We have written a function called find.rules. It internally calls get.rules. This function returns the list of top N rules given the transaction and support/confidence thresholds. We are interested in the top 10 rules. As discussed, we are going to use lift values for our recommendation. The following are our top 10 rules:
rules support confidence lift conviction leverage
59 {Organic Hass Avocado} => {Bag of Organic Bananas} 0.03219805 0.3086420 1.900256 1.211498 0.01525399
63 {Organic Strawberries} => {Bag of Organic Bananas} 0.03577562 0.2753304 1.695162 1.155808 0.01467107
64 {Bag of Organic Bananas} => {Organic Strawberries} 0.03577562 0.2202643 1.695162 1.115843 0.01467107
52 {Limes} => {Large Lemon} 0.01846022 0.2461832 3.221588 1.225209 0.01273006
53 {Large Lemon} => {Limes} 0.01846022 0.2415730 3.221588 1.219648 0.01273006
51 {Organic Raspberries} => {Bag of Organic Bananas} 0.02318260 0.3410526 2.099802 1.271086 0.01214223
50 {Organic Raspberries} => {Organic Strawberries} 0.02003434 0.2947368 2.268305 1.233671 0.01120205
40 {Organic Yellow Onion} => {Organic Garlic} 0.01431025 0.2525253 4.084830 1.255132 0.01080698
41 {Organic Garlic} => {Organic Yellow Onion} 0.01431025 0.2314815 4.084830 1.227467 0.01080698
58 {Organic Hass Avocado} => {Organic Strawberries} 0.02432742 0.2331962 1.794686 1.134662 0.01077217
The first entry has a lift value of 1.9, indicating that the products are not independent.

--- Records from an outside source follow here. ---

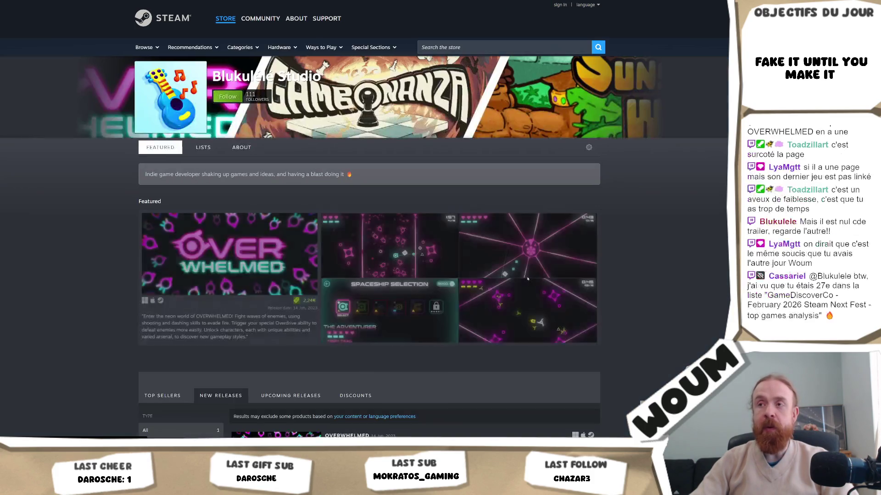
scroll(647, 261, "down", 3)
scroll(647, 261, "down", 2)
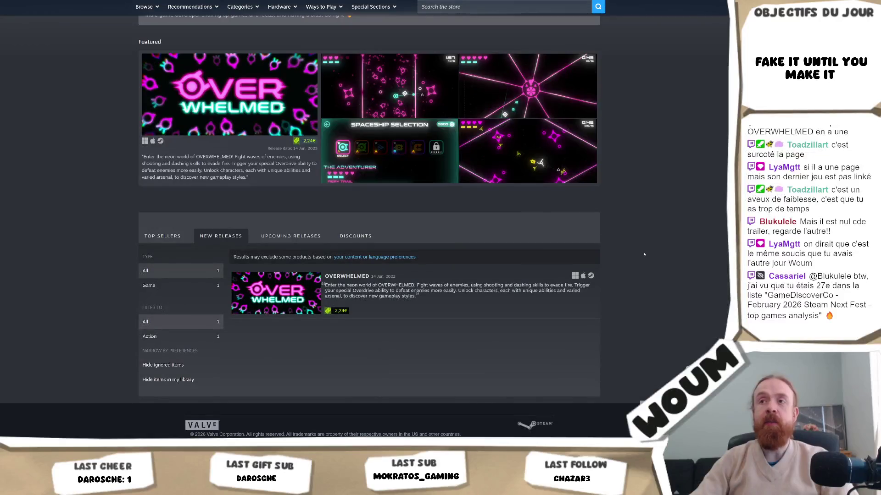
scroll(643, 255, "up", 3)
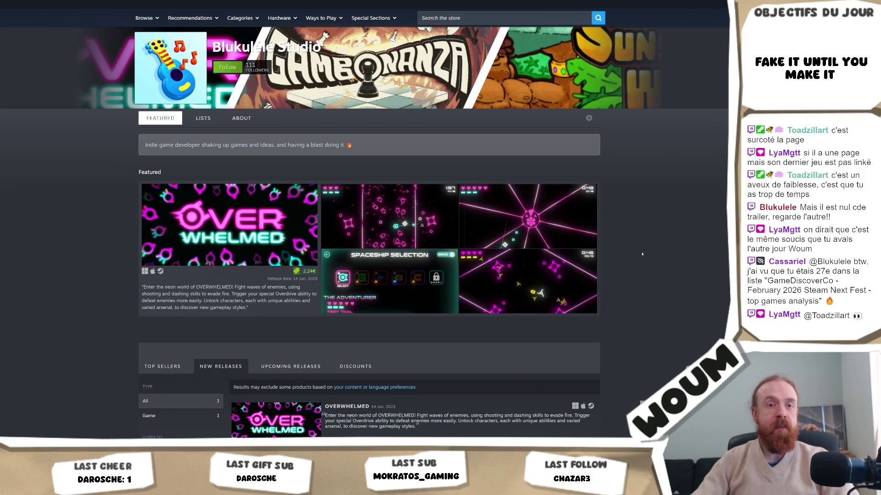
scroll(642, 254, "down", 3)
scroll(643, 254, "up", 4)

This rule has a support of 3 percent and the system has 30 percent confidence for this rule. We recommend that the retailer uses these two products in his cross-selling campaign as, given the lift value, there is a high probability of the customer picking up a {Bag of Organic Bananas} if he picks up an {Organic Hass Avocado}.
Curiously, we have also included two other interest measures—conviction and leverage.